JAKARTA, KOMPAS.com - Dengan terbata, IS mengaku kesulitan secara ekonomi hingga akhirnya terdorong melakukan pekerjaan yang mengantarnya ke jeruji besi.
IS ditangkap di perairan Selat Malaka, Riau, pada 7 September 2019, dengan tuduhan sebagai kurir narkoba. Menurut aparat kepolisian, ia berperan membawa narkotika dari Malaysia ke Indonesia.
"Karena kesusahan, karena kemiskinan, saya diajak kawan ini mengikuti perjalanan ini," kata IS di Gedung Bareskrim Polri, Jakarta Selatan, Jumat (20/9/2019).
Sehari-hari, ia mengaku bekerja secara serabutan. IS akan melaut ketika ada tawaran. Sekali melaut, ia dapat meraup upah sebesar Rp 100.000 per harinya.
Lalu, ia pun mendapat tawaran pekerjaan dengan modus menjual kayu tanaman bakau ke Malaysia. Namun, saat kembali, mereka membawa shabu dan ekstasi tersebut.

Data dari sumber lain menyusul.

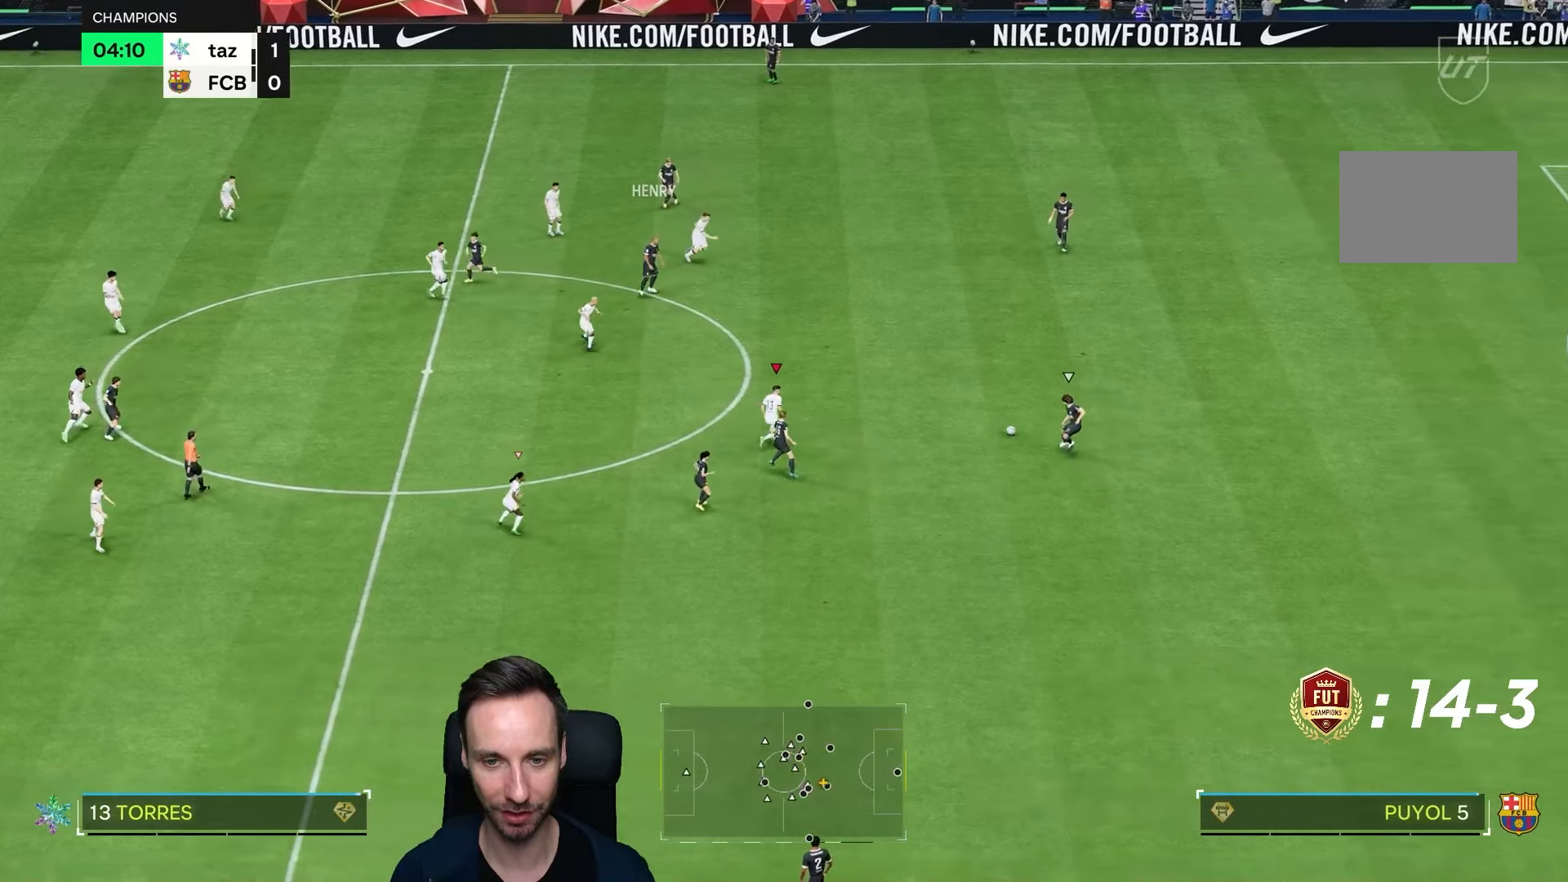
{"dt_ms": 500, "buttons": ["R2"], "left_stick": "down-right", "right_stick": "center", "events": [[33, "right_stick", "down"], [50, "left_stick", "down-right"], [133, "right_stick", "center"]]}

Berdasarkan pengakuan IS, dirinya tidak mengetahui bahwa barang yang dibawanya ke Indonesia adalah zat terlarang.
Sebagai nakhoda, dia mengaku baru pertama kali melakukan aksinya ini.
"Enggak pernah tahu kalau narkoba," tutur IS.
Baca juga: Polisi Bekuk 8 Kurir Narkoba, Barang Bukti 38 Kilogram Sabu dan 28.000 Butir Ekstasi
Pria paruh baya itu akhirnya mengambil tawaran pekerjaan tersebut karena dijanjikan upah sebesar Rp 30 juta.
Sayangnya, upah tersebut bahkan belum ia terima.
"Istilahnya belum ada bayarannya, cuma cerita. Iya (belum dibayar), (diiming-imingi) Rp 30 juta," tutur dia.
Tak berbeda jauh, tersangka AS juga mengaku tergiur dengan iming-iming upah Rp 30 juta tersebut.
AS ditangkap bersama dengan IS dan salah satu rekannya lagi yang berinisial RA.
"Memang kita khilaf, karena keadaan ekonomi juga," tutur AS di lokasi yang sama.
Sehari-hari, pria berusia 32 tahun itu juga bekerja serabutan. Pendapatannya dalam satu hari bervariasi, kadang ia mendapat Rp 20.000 atau Rp 70.000.